Page-level text extractions
====
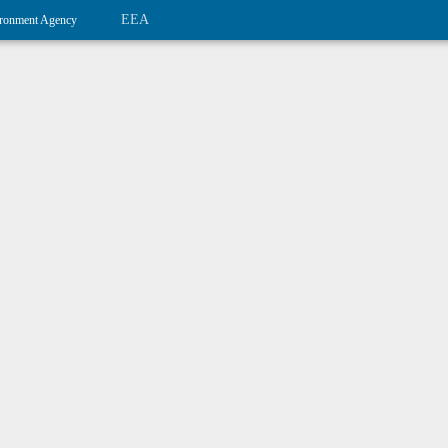
EEA
ronment Agency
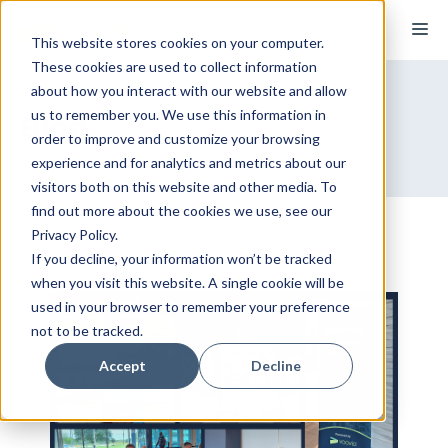
Skip
M
to
This website stores cookies on your computer.
These cookies are used to collect information
content
about how you interact with our website and allow
us to remember you. We use this information in
Blog
order to improve and customize your browsing
experience and for analytics and metrics about our
visitors both on this website and other media. To
find out more about the cookies we use, see our
Privacy Policy.
If you decline, your information won’t be tracked
when you visit this website. A single cookie will be
used in your browser to remember your preference
not to be tracked.
Accept
Decline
====
ABOUT THIS EXERCISE →
Would you please restate the records word for word, excluding any images?

FINISHED EXERCISE →
EEA
ronment Agency
Skip
M
to
This website stores cookies on your computer.
These cookies are used to collect information
content
about how you interact with our website and allow
us to remember you. We use this information in
Blog
order to improve and customize your browsing
experience and for analytics and metrics about our
visitors both on this website and other media. To
find out more about the cookies we use, see our
Privacy Policy.
If you decline, your information won’t be tracked
when you visit this website. A single cookie will be
used in your browser to remember your preference
not to be tracked.
Accept
Decline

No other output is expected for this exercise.